(PROVIDED INFORMATION)

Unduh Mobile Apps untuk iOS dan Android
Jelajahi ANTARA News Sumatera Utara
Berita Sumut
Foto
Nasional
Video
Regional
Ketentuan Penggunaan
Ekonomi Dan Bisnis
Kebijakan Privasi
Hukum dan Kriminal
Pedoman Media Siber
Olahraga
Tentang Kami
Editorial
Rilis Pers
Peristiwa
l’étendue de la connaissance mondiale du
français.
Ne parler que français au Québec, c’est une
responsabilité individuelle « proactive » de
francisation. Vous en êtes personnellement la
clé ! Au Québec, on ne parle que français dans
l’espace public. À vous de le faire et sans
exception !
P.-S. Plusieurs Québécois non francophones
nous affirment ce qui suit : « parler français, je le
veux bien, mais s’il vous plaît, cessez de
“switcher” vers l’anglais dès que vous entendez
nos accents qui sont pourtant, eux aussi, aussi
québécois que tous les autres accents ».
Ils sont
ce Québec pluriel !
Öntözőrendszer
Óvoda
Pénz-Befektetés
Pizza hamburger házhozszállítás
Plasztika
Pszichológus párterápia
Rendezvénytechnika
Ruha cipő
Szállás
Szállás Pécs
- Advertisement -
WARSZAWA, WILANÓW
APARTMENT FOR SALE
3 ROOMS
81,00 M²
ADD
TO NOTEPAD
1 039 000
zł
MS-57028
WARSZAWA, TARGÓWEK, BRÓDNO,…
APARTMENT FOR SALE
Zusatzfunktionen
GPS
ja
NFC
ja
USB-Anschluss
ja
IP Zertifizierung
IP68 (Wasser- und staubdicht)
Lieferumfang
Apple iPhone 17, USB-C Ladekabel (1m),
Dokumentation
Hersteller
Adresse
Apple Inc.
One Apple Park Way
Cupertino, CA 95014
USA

(End PROVIDED INFORMATION)

Every line above should be printed again exactly as it stands.

Unduh Mobile Apps untuk iOS dan Android
Jelajahi ANTARA News Sumatera Utara
Berita Sumut
Foto
Nasional
Video
Regional
Ketentuan Penggunaan
Ekonomi Dan Bisnis
Kebijakan Privasi
Hukum dan Kriminal
Pedoman Media Siber
Olahraga
Tentang Kami
Editorial
Rilis Pers
Peristiwa
l’étendue de la connaissance mondiale du
français.
Ne parler que français au Québec, c’est une
responsabilité individuelle « proactive » de
francisation. Vous en êtes personnellement la
clé ! Au Québec, on ne parle que français dans
l’espace public. À vous de le faire et sans
exception !
P.-S. Plusieurs Québécois non francophones
nous affirment ce qui suit : « parler français, je le
veux bien, mais s’il vous plaît, cessez de
“switcher” vers l’anglais dès que vous entendez
nos accents qui sont pourtant, eux aussi, aussi
québécois que tous les autres accents ».
Ils sont
ce Québec pluriel !
Öntözőrendszer
Óvoda
Pénz-Befektetés
Pizza hamburger házhozszállítás
Plasztika
Pszichológus párterápia
Rendezvénytechnika
Ruha cipő
Szállás
Szállás Pécs
- Advertisement -
WARSZAWA, WILANÓW
APARTMENT FOR SALE
3 ROOMS
81,00 M²
ADD
TO NOTEPAD
1 039 000
zł
MS-57028
WARSZAWA, TARGÓWEK, BRÓDNO,…
APARTMENT FOR SALE
Zusatzfunktionen
GPS
ja
NFC
ja
USB-Anschluss
ja
IP Zertifizierung
IP68 (Wasser- und staubdicht)
Lieferumfang
Apple iPhone 17, USB-C Ladekabel (1m),
Dokumentation
Hersteller
Adresse
Apple Inc.
One Apple Park Way
Cupertino, CA 95014
USA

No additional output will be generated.